For new cemetery, Iqaluit council looks at side-by-side graves for families

Families can’t inter deceased loved ones beside each other

By PETER VARGA

Iqaluit’s Municipal Cemetery in Apex gradually re-emerges from melting snow this month. City councillors were baffled, April 29, to find that the new site will follow the same burial procedures as the old graveyard in Lower Iqaluit — which don’t allow family members to be interred side by side. (PHOTO BY PETER VARGA)


Iqaluit’s Municipal Cemetery in Apex gradually re-emerges from melting snow this month. City councillors were baffled, April 29, to find that the new site will follow the same burial procedures as the old graveyard in Lower Iqaluit — which don’t allow family members to be interred side by side. (PHOTO BY PETER VARGA)

Two years to the month after Iqaluit city council selected a windswept field in Apex as the site of the city’s new cemetery, the site stands ready to accept its first graves.

In those two years, city council and designers created a site that responded to the opinions and demands of residents, suited for a growing population of mixed origins and religious beliefs.

Even so, councillors were stumped, April 29, by one demand that residents never made.

Project officer Richard Sparham presented a draft of a new cemetery bylaw to the engineering and public works committee of the whole that evening.

Coun. Kenny Bell noted that, just as in the city’s half-century-old graveyard, the new Iqaluit Municipal Cemetery won’t allow family members, loved ones or friends to be buried next to each other — unless they happen to have died around the same time.

“Right now, we just bury people in the order that they die,” Sparham told council.

The practice of filling the cemetery with graves in an ordered fashion, one after another, doesn’t allow families to reserve spaces for future burials.

Sparham said the order of burials would be covered by cemetery administration, not the cemetery bylaw.

Most city councillors, including Mayor Mary Wilman, said they were surprised by the practice, even though Iqaluit has done it that way for decades.

“I just assumed that everything was up to the family, and how I wanted my family to be buried — whether they wanted to be together or not,” said Wilman.

“So my understanding is it’s not up to the family, but that it’s up to the cemetery administration?”

Sparham clarified that the new cemetery’s administrators, like the old, would simply fill up the burial grounds in the order that deaths occur.

“I would assume that a person would have enough heart to ensure that everyone (of a family) is buried together,” Coun. Bell said. “But I’ve seen worse here.”

Bell pointed out that there seemed to be no chance that family members can ever be buried together — unless they coincidentally die at about the same time.

“Maybe there’s a way that families could buy plots,” Bell suggested. “I know you don’t want to do that, but I don’t see why we wouldn’t.”
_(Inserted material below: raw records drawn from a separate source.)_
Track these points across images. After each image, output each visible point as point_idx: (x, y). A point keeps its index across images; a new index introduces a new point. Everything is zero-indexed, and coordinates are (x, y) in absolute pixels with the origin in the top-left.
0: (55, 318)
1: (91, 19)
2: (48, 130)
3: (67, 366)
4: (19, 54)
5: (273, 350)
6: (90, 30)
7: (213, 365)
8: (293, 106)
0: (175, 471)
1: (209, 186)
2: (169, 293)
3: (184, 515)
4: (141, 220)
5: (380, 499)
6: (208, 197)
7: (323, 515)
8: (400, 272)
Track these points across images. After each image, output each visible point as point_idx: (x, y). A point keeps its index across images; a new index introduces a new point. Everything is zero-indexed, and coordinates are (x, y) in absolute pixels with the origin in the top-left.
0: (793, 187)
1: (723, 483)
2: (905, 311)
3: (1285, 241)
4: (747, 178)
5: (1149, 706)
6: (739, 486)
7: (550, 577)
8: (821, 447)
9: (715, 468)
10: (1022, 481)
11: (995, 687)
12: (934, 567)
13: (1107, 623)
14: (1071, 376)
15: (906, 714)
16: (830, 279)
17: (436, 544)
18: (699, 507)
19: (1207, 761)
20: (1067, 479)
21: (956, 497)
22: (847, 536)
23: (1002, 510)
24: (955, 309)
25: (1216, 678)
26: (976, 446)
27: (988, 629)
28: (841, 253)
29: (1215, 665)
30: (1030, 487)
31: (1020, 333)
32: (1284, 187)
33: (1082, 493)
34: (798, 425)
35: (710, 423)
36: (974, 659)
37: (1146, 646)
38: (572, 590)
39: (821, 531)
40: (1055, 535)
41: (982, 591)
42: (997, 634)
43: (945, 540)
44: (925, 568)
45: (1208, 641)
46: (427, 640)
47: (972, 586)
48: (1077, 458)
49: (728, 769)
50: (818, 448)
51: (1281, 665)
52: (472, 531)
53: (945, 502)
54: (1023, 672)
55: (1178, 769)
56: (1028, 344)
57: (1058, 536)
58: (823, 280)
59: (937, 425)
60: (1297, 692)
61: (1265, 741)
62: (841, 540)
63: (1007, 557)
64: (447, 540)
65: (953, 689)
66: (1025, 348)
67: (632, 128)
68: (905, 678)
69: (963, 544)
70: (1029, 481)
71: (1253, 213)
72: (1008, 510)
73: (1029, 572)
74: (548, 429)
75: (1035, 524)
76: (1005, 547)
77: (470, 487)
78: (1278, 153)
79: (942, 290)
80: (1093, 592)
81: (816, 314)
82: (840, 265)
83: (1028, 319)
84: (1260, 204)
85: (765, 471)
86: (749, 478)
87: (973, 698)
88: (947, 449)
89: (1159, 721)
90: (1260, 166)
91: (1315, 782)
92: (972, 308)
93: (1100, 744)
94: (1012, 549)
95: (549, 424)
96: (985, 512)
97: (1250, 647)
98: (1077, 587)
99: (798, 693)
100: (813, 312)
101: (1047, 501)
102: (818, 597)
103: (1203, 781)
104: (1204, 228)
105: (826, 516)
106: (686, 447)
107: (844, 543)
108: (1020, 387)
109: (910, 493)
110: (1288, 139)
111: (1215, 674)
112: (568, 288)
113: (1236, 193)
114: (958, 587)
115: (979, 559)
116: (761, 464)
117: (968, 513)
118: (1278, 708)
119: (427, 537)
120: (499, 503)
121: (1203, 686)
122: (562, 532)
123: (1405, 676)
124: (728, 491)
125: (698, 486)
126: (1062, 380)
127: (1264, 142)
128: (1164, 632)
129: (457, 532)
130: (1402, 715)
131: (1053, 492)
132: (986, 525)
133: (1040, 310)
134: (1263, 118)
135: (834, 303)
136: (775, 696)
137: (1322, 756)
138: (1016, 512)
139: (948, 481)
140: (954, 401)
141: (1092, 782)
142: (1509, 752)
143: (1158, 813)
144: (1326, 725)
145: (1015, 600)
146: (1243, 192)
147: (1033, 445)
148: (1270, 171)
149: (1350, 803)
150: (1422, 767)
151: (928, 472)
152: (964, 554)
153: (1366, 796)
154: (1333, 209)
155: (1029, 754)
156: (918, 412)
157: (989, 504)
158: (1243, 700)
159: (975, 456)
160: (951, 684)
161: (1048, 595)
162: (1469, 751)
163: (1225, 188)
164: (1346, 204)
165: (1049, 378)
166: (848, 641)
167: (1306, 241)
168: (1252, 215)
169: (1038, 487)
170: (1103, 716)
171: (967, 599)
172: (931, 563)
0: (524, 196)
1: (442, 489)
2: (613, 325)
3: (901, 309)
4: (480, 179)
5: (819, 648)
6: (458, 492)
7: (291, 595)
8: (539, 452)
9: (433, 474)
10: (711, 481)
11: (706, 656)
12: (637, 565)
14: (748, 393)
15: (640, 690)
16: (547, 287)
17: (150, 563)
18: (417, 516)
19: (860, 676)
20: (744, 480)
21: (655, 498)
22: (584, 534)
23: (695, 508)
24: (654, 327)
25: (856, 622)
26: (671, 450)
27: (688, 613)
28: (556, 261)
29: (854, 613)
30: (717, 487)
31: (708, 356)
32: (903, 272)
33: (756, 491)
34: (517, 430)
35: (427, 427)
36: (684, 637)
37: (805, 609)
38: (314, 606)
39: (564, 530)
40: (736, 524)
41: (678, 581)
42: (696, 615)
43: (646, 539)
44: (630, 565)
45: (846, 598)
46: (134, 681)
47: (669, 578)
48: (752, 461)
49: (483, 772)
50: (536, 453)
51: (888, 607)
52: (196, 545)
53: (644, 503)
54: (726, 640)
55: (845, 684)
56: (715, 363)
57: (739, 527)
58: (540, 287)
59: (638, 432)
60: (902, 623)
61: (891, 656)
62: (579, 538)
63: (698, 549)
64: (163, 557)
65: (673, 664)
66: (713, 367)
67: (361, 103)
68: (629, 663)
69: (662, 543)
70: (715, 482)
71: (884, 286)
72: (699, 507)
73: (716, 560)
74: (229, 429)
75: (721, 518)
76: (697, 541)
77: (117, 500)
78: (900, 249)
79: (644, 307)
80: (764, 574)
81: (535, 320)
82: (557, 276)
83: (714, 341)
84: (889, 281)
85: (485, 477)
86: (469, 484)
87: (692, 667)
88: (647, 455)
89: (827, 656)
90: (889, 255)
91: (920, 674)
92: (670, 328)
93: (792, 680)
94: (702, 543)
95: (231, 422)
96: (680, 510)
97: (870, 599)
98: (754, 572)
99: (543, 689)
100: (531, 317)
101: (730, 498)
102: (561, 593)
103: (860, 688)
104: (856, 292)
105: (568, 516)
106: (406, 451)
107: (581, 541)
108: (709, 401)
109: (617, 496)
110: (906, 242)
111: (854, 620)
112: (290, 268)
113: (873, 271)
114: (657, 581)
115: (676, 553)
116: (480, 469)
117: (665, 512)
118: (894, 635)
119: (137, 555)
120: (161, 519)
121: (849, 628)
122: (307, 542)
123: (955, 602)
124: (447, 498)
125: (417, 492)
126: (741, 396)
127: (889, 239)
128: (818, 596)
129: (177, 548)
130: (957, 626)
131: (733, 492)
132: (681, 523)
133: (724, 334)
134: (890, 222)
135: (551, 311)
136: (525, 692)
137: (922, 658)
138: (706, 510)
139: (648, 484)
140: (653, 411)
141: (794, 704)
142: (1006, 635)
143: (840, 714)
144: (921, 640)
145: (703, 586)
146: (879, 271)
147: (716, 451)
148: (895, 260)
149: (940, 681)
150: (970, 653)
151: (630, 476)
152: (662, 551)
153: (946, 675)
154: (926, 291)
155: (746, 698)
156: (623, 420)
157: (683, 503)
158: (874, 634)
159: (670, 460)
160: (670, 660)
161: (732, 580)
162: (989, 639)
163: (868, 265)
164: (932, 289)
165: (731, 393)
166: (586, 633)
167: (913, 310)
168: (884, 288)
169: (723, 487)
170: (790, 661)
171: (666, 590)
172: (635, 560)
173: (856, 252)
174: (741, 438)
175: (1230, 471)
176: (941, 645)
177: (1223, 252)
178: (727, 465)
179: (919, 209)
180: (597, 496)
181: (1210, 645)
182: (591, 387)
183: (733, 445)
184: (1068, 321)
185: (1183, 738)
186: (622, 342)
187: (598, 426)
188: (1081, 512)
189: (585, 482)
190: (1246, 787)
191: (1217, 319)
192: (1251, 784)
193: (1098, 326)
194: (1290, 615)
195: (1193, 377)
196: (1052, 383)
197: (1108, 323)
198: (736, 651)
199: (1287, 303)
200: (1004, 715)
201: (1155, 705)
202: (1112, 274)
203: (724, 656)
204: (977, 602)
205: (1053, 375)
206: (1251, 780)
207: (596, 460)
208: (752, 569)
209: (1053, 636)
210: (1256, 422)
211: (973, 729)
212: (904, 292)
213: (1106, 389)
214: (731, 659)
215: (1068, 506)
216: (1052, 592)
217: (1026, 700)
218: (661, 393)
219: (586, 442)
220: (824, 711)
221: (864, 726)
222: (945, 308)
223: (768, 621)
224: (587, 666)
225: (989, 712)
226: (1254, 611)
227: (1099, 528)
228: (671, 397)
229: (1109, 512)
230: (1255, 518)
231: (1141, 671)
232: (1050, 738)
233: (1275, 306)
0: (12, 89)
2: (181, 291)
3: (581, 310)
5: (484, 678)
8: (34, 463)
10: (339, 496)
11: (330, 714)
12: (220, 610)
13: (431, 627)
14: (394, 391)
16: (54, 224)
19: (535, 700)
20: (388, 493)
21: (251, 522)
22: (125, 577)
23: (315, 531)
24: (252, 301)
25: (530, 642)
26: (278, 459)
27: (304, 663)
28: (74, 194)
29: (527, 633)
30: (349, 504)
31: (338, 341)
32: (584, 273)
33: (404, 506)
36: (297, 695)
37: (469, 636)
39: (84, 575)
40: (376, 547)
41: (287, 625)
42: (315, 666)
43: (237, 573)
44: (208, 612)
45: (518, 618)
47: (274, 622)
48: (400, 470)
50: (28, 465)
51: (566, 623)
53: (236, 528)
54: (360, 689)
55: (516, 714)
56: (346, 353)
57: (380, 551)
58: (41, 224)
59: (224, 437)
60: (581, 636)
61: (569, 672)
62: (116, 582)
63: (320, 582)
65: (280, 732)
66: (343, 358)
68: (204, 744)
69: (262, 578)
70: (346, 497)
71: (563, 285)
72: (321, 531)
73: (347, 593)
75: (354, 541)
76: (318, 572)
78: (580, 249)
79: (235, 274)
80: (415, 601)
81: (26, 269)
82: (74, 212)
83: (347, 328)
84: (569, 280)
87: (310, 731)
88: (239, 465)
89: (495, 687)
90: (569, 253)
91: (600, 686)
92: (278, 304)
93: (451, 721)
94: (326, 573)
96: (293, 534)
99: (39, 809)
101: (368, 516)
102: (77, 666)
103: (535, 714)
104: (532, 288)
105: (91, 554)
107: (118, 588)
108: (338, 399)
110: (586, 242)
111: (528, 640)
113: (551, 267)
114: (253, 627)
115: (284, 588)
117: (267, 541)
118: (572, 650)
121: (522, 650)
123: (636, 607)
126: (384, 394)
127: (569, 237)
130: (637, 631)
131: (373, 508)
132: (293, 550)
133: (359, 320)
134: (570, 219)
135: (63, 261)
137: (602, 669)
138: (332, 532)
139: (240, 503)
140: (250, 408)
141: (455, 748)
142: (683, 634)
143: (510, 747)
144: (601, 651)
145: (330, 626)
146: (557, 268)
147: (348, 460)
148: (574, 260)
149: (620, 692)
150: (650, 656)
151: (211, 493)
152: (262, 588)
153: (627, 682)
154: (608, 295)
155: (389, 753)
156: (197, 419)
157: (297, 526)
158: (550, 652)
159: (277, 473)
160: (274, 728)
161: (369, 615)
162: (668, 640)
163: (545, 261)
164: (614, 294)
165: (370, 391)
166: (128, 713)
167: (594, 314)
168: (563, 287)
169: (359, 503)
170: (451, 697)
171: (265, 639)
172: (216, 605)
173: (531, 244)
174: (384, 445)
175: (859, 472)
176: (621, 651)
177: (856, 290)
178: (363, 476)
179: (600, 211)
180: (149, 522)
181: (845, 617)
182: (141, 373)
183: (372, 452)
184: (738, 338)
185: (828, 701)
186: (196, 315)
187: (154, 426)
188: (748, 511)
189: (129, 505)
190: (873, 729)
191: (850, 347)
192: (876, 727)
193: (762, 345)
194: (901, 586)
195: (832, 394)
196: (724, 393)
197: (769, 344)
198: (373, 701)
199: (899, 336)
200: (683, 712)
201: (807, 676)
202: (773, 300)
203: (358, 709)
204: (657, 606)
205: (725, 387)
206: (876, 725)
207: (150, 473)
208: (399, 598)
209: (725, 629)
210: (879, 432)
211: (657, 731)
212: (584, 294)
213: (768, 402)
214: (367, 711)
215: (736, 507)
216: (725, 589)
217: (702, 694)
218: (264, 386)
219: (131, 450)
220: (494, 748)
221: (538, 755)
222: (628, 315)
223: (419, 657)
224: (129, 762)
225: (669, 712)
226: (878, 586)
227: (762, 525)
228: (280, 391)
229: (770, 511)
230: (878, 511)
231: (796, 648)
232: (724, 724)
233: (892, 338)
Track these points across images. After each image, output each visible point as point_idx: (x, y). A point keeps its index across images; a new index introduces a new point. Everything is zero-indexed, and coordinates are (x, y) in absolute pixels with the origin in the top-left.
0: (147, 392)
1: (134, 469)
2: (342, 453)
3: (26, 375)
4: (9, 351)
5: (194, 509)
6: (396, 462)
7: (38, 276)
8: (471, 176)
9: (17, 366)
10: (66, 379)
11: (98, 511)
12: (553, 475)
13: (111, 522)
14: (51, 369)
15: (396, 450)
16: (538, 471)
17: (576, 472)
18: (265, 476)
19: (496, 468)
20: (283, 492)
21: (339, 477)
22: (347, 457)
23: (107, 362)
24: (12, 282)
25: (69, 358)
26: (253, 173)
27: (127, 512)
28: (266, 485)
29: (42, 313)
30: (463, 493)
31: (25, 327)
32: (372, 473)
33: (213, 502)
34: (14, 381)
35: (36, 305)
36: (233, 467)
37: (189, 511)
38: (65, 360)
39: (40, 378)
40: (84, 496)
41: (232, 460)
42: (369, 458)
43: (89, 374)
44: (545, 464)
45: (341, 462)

Sparham wondered why that matter had never come up in the two years of planning and public consultations.

The city’s director of engineering, Meagan Leach, said she could not recall that anyone in public consultations had ever brought up the need for side-by-side family burials.

All design planning for the new facility assumed ordered burial without the possibility of reserving plots, she said.

“The site has particular constraints, because of the type of tundra (terrain) it is,” she said.

Leach suggested that the city’s engineering department could show how burial plot reservations would affect or change the cemetery plans and costs, and councillors agreed.

The old practice of burying family members separately at the new cemetery disappointed Coun. Noah Papatsie, who expected the new site would be a great improvement — in terms of management as well as design.

“I’m really hurt that my parents are separated at the old cemetery,” he said.

Many graves at the old cemetery are not marked, Papatsie said.

“I still don’t know where my brother is, and that’s really disappointing.”

Joanasie Akumalik, the chair of the engineering and public works committee, noted that burial is less restrictive in Nunavut’s small communities, where sites have few restrictions on space.